Capt. Spaulding (Groucho Marx): I'm sick of these conventional marriages. One woman and one man was good enough for your grandmother, but who wants to marry your grandmother? Nobody, not even your grandfather.
[to Mrs. Rittenhouse and Mrs. Whitehead]
Capt. Spaulding (Groucho Marx): You know, you two girls have everything. You're tall and short and slim and stout and blonde and brunette. And that's just the kind of a girl I crave.
Capt. Spaulding (Groucho Marx): Why, you've got beauty, charm, money! You have got money, haven't you? Because if you haven't, we can quit right now.
Mrs. Rittenhouse (Margaret Dumont): I'm fascinated.
Capt. Spaulding (Groucho Marx): I'm fascinated, too. Right on the arm.
Capt. Spaulding (Groucho Marx): [to Mrs. Rittenhouse and Mrs. Whitehead] Let's get married.Mrs. Whitehead: All of us?
Capt. Spaulding (Groucho Marx): All of us.
Mrs. Whitehead: Why, that's bigamy.
Capt. Spaulding (Groucho Marx): Yes, and it's big of me too.
Animal Crackers 1930
Well as I predicted the Blogging Tory's have blown up over the Supreme Court Ruling that Swinger Sex is Ok cause we're Canadian.
And as I predicted this decision has seperated the libertarians from the Family Values (patriarchical monothiests) coalition of the right.
And of course just as they did in opposing Same Sex Marriage the FV crew raise the spector of bigamy, polygamy, and incest. The latter is just plain stupid, but well what do you expect from folks who will grasp at anything outrageous to say to obscure the point. It's called fearmongering.
####################
Task to carry out: Resume the post about the Supreme Court's swinger ruling, picking up right after its final sentence.

Dataset entries
####################
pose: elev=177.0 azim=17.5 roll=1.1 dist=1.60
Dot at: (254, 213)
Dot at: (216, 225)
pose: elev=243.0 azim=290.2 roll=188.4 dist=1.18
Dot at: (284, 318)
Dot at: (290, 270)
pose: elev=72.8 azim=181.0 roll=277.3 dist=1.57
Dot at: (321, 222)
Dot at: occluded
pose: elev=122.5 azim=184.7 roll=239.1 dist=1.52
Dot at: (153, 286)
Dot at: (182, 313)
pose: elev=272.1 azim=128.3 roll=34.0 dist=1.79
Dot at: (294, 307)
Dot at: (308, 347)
####################
Answer to this exercise:
As to bigamy, see Marx above. Polygamy is refered to in the old testament, and as practiced by Mormons, and some Muslims, is an extension of patriarchical monogamy into plural monogamous realtionships.
What the right whingers really are refering to is neither, it is rather the concept of the open marriage or the idea of a communal love realtionship; polyamoury. Well swinger sex has had that connotation ever since the sixties when Robert Heinlein wrote Stranger in a Strange Land.
It’s hard to gauge just how profound an effect Stranger in a Strange Land has had on Western society (it’s still early yet). It came out in 1961, and was swiftly embraced by the emerging counterculture, so becoming a best seller. The word “grok” entered into the youth’s vernacular (however briefly), and doubtless many aspiring humans-who-would-be-Martians begun to greet one another with the knowing catch phrases, “Thou art God,” “Share water, “ “Never thirst,” and so forth. It’s easy to see why. Stranger in a Strange Land is the most fully convincing Utopian vision, in literature or in any medium, that I know of. It encapsulates the more progressive and creative aspects of cultural “revolution,” and celebrates what were soon to become (again, however briefly) the most treasured tenets of the Sixties rebellion: mind expansion, individual responsibility, and free love.
In 1962 Robert Rimmer published his polyamourous novel The Harrard Experiment.
Intertwined, too, were new ways of social and sexual relating, as written about in Robert Rimmer's "The Harrad Experiment." And here grew the seeds that gave birth to the modern womens movement, the gay movement and new male/female consciousness. Summer of LoveTwenty years later, in 1981, Gay Talese published his now famous journal of his journey through America's sexual underground; Thy Neighbor's Wife which covered the swingers movement, wife swapping, and the then embryonic polyamourous movement.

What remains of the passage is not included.